How Collectors Find Artists Now

Discovery used to run through a handful of gatekeepers. The latest data shows how quickly that changed, and what it means for anyone starting to collect.

For most of the modern art world's history, finding an artist worked one way. A gallery decided who earned a place on its walls. An advisor decided which of their clients received the call about a new name worth watching. Auction houses, fairs, and a small circle of critics and patrons handled the rest. The list of people in the room was short, and it mostly stayed that way by design. Discovery was something granted to you, if you were close enough to the center to receive it.

That model has not vanished, but it has lost its monopoly.

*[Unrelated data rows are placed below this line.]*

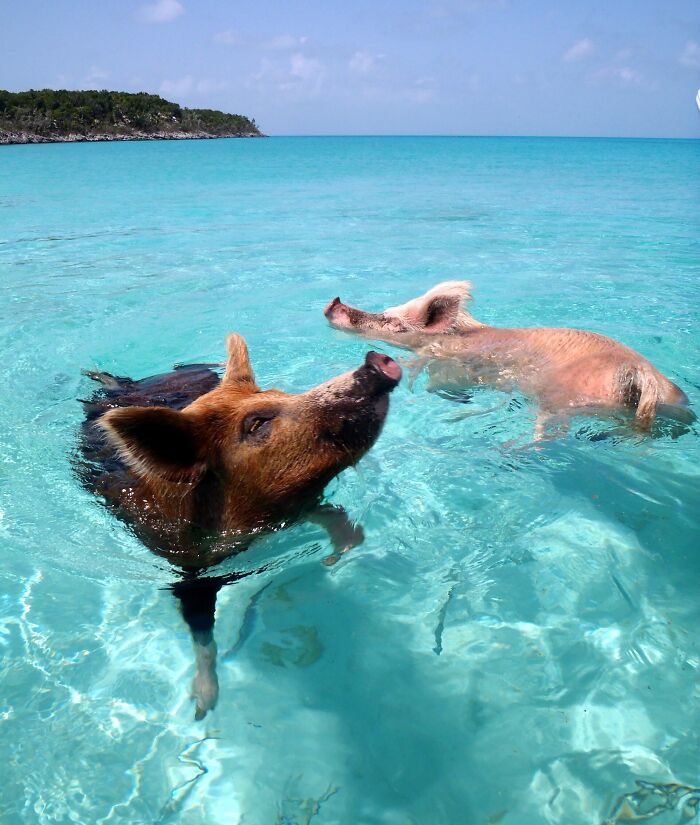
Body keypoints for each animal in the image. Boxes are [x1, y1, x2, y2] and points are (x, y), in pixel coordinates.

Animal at [77, 333, 401, 718]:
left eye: (280, 393)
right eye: (257, 423)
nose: (378, 361)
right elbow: (202, 634)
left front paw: (337, 555)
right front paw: (204, 708)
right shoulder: (188, 571)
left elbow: (332, 517)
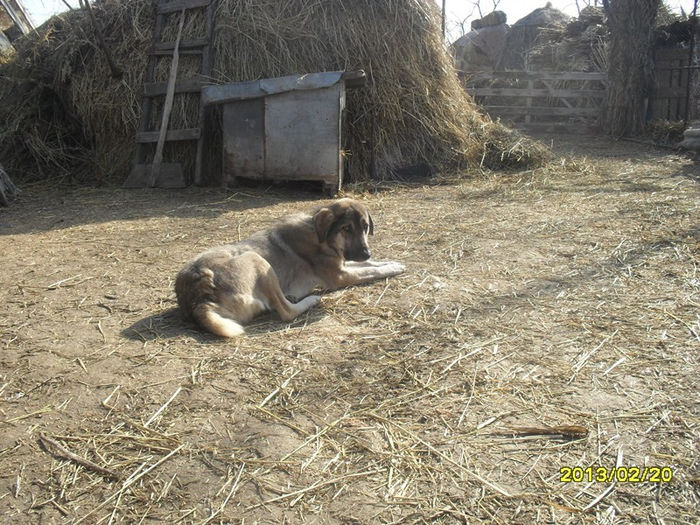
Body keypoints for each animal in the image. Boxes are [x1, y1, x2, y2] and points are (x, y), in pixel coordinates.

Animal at [174, 196, 404, 336]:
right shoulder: (339, 276)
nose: (366, 252)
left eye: (365, 227)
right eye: (347, 228)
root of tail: (199, 297)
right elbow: (371, 269)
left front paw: (394, 262)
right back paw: (310, 300)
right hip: (258, 260)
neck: (320, 235)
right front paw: (392, 268)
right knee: (287, 312)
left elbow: (371, 263)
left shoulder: (344, 264)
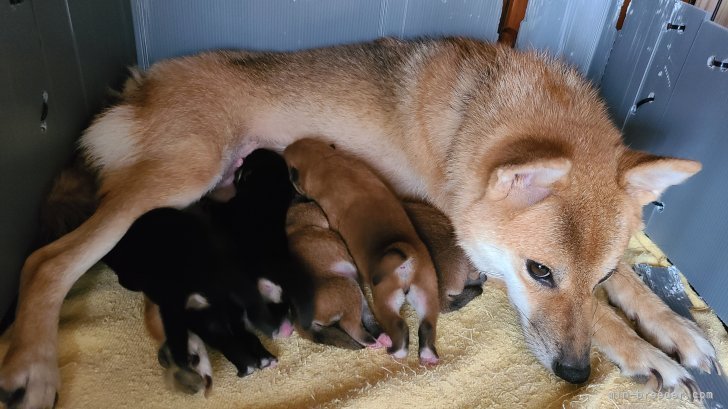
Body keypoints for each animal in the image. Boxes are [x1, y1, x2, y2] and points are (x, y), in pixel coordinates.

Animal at [102, 149, 310, 392]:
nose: (246, 155)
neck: (263, 198)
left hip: (204, 316)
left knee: (229, 340)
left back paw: (248, 365)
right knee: (244, 336)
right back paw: (264, 360)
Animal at [284, 138, 440, 364]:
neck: (324, 161)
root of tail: (406, 254)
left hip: (384, 299)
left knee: (396, 327)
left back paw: (396, 351)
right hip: (426, 293)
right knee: (426, 325)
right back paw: (427, 355)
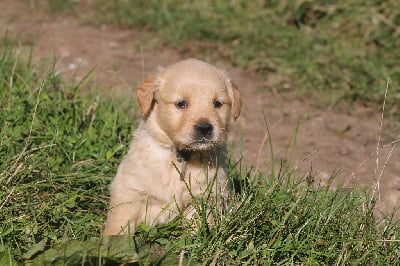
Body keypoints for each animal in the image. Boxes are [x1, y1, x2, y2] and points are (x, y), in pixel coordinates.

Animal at [103, 58, 241, 235]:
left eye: (217, 103)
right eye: (181, 104)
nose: (205, 128)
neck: (180, 156)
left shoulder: (205, 195)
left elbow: (200, 224)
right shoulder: (129, 189)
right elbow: (119, 222)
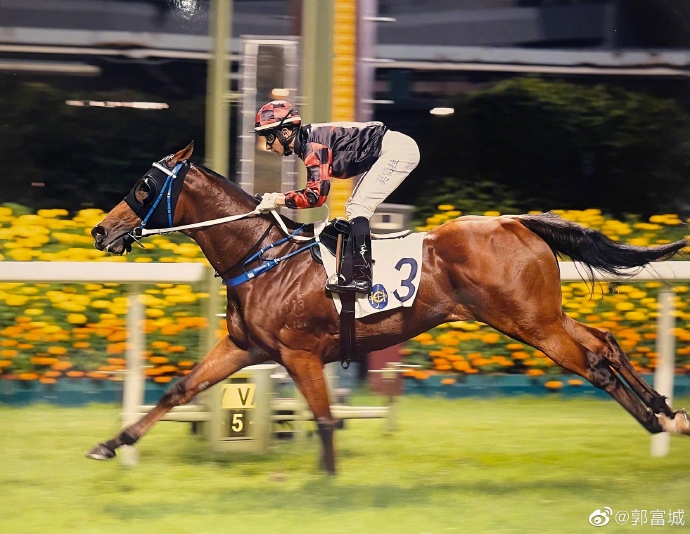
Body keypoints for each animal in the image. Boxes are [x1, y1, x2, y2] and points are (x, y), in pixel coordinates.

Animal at [86, 141, 690, 474]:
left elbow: (325, 418)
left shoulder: (299, 353)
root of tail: (518, 221)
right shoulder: (244, 347)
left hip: (530, 323)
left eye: (143, 186)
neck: (263, 256)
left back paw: (659, 418)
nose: (100, 230)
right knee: (605, 343)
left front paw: (328, 485)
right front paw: (112, 444)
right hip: (541, 317)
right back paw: (666, 414)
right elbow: (179, 390)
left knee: (593, 363)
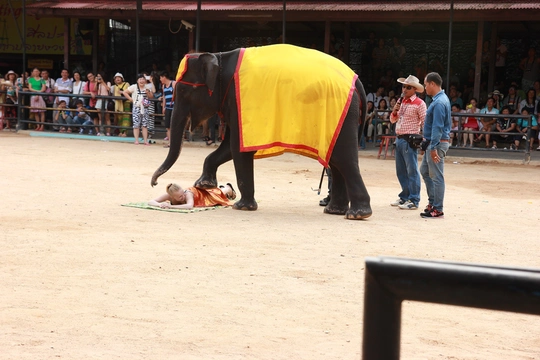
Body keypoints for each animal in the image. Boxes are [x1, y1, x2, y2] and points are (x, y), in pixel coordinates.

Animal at [151, 45, 372, 219]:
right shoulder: (232, 103)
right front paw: (204, 185)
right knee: (336, 161)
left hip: (343, 115)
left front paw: (242, 207)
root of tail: (356, 79)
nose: (154, 183)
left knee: (343, 159)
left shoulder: (238, 101)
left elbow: (237, 148)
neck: (219, 56)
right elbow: (229, 146)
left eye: (183, 91)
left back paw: (357, 214)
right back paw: (335, 211)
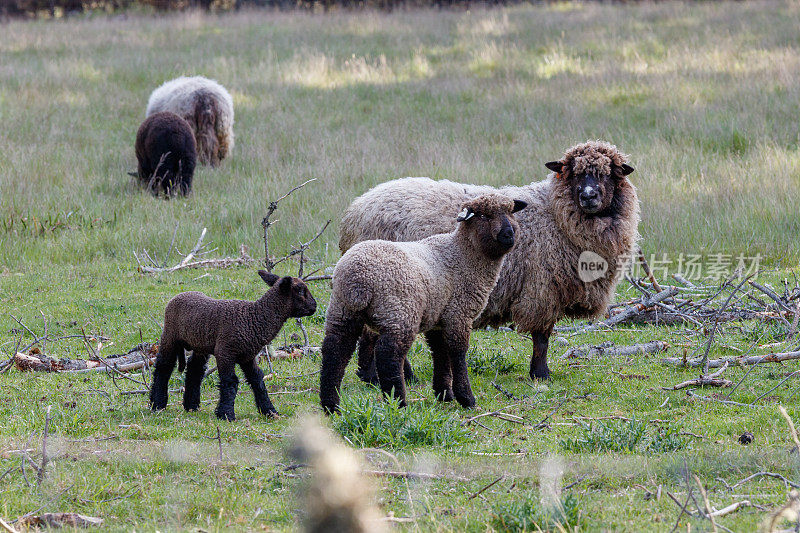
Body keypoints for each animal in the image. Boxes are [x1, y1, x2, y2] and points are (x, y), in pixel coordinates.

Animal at [150, 270, 316, 420]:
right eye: (300, 290)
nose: (314, 306)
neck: (254, 318)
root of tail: (178, 295)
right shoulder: (225, 352)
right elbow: (230, 381)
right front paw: (226, 414)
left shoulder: (247, 356)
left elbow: (257, 379)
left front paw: (270, 411)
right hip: (170, 336)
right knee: (163, 367)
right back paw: (157, 404)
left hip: (200, 344)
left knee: (194, 370)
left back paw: (191, 406)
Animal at [318, 193, 524, 414]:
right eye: (484, 216)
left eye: (511, 212)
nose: (509, 234)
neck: (463, 254)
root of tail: (358, 278)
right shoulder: (459, 314)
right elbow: (458, 353)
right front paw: (466, 398)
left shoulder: (438, 319)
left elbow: (440, 353)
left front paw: (444, 394)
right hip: (399, 311)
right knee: (388, 355)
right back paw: (398, 402)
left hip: (342, 309)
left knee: (334, 350)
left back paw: (331, 405)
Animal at [340, 140, 640, 382]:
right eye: (574, 173)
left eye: (608, 173)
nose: (588, 196)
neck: (555, 214)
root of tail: (354, 211)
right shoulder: (542, 290)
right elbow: (542, 337)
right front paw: (540, 374)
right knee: (375, 333)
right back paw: (384, 376)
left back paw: (377, 376)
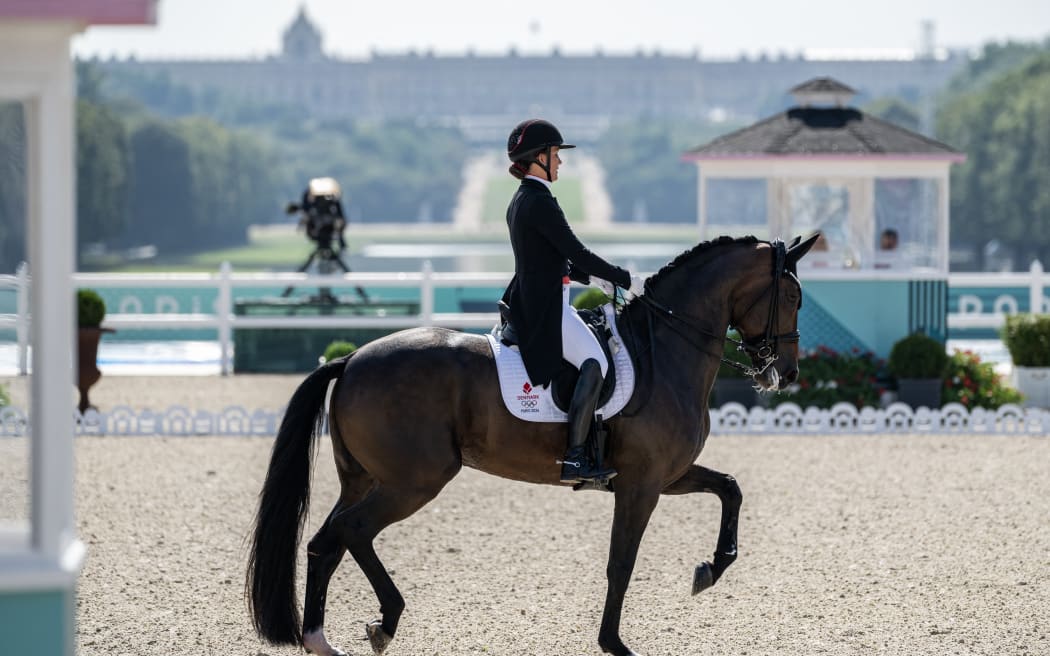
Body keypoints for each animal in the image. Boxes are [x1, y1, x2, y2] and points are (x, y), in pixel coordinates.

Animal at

The most recent Art Basel and UBS Survey of Global Collecting, published in late 2025, describes an art world where collectors increasingly find artists on their own, through the same feeds and phones the rest of us use all day. The shift is not subtle, and it happened faster than the trade tends to admit.

The number that tells the story

Consider a single figure. In 2022, 43 percent of high-net-worth collectors bought work by an artist they had only recently discovered. By 2025, that share had climbed to 66 percent. In three years, the appetite for discovering new artists went from a minority habit to a majority one.

This is the clearest sign that the discovery layer of the art world has opened up. Collectors are no longer waiting to be introduced to the next name. They are going looking, and they are buying what they find.

Where the looking happens

Much of it happens on a screen. Among collectors who bought from a gallery, 51 percent made at least one purchase through Instagram, up from 41 percent two years earlier. A striking number of them bought the work without seeing it in person first. The platform that began as a place to share images has become a place to buy them.

This does not mean galleries have disappeared. They remain the most used channel in the market by a wide margin. What has changed is that the gallery is now one door among several, rather than the only one. Collectors move fluidly between a fair booth, a studio, an Instagram post, and a private viewing, often for a single acquisition. Discovery has become something that happens across all of these at once.

A different kind of collector

The reason for the shift is partly generational. Nearly three-quarters of the collectors surveyed are now Millennials or Gen Z. They are the first collectors to have grown up online, and it shows in how they build knowledge. Rather than relying on a single advisor, they research across feeds, peer networks, group chats, and the occasional expert, assembling their own picture of who and what matters. The old hierarchy, in which taste flowed downward from a few authorities, has flattened into something wider and more social.

Women are shaping this moment as well. The survey found female collectors more willing than men to back artists they had newly discovered, and more likely to spend on work by women. For a generation that treats collecting as an extension of identity rather than status, discovery is not a risk to be managed. It is the entire point.

Closer to the artist

As the gatekeepers lost their exclusive hold, the distance between collector and artist began to close. Direct-from-artist buying has moved from the margins toward the mainstream. In the most recent survey, 43 percent of collectors bought work directly from a studio and 37 percent commissioned work themselves. Studio visits are rising year over year. Collectors increasingly want to know the person behind the work, not only the dealer who represents them.

This is the part that would have been hardest to imagine a generation ago. The relationship that once required an introduction now often begins with a message.

What it means for finding your own art

Put all of this together and a simple truth emerges. Finding art is no longer something done for you. It is something you do.

That is a real shift in power, and it comes with a new challenge. When discovery ran through gatekeepers, the difficulty was getting access. Now that access is nearly universal, the difficulty is attention. The feeds are endless. The number of artists worth knowing is larger than any one person can track. The question is no longer who lets you in. It is how you find the work that is actually yours, the pieces that feel less like a purchase and more like recognition.

That question is the one worth building around. Discovery has been handed back to the people doing the looking. What they need now is a better way to look.